Somewhere in between all I’ve remembered here were a few other children’s activities. I was trained in the Children’s Creative Response to Conflict Program of the Fellowship of Reconciliation; from that, I and my daughter led a two week summer camp for poor children in the inner city of Chicago at The People’s Church in Uptown.
I also worked with Illinois Quakers to revive the work camp opportunities that Friends had done after World War II in Europe. We helped our own young people develop leadership skills working with us in committee work, and later several went on to design what is now called Quaker Volunteer Service, an internship program for young adults.
I had taken training in counseling in the method of Carl Rogers and was certified in Client Centered Counseling. When my children were both launched off into college, I took a position in Triton Community College as counselor for the Adult Basic Education Department. I counseled adults and young people learning English as a Second Language or getting their high school G.E.D. or still learning to read in the Literacy program. This work was the richest work of my life. It was so deeply touching, such an honor, to help support the lives of people struggling against so many odds to build a future. All these students worked while going to school, many had children to raise, too.
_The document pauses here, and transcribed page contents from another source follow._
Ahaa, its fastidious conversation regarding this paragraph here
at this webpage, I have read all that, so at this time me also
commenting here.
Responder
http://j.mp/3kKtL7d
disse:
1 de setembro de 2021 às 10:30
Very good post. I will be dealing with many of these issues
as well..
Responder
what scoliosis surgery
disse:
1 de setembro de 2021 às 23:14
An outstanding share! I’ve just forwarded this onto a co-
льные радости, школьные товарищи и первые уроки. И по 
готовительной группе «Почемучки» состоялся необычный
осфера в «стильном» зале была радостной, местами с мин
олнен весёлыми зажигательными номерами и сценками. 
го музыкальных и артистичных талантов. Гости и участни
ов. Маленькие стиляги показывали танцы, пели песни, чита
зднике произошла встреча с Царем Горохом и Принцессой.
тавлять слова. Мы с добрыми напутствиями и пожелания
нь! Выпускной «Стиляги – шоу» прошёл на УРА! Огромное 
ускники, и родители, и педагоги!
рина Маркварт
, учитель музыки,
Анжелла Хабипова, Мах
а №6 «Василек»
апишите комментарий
Eventually, my life took another sharp turn when my adult son died of melanoma at the age of 40. I had remarried after my first husband died but my second marriage had been short when that second dear man had a brainstem stroke and eventually also died, after I cared for him for 2 ½ years. Now the death of my first born and only son really brought me low. I did immediately try to pick up where he left off with his high school students in their Robotics Club and in the creative contests of Destination Imagination. I worked with these delightful high school students for three years but then decided to move closer to my daughter, now married with her own two children.
I had followed the lives of children now from newborns through elementary school, through the teen years, and the college years and young adulthood. Where I am now is back at the beginning, immensely enjoying the best job I ever had – being a grandmother! And finally, I have no responsibilities except doing my writing, which has been waiting patiently in my heart. I look forward to sharing more from my life experiences with children, youth, and adults in interesting and creative self expressions.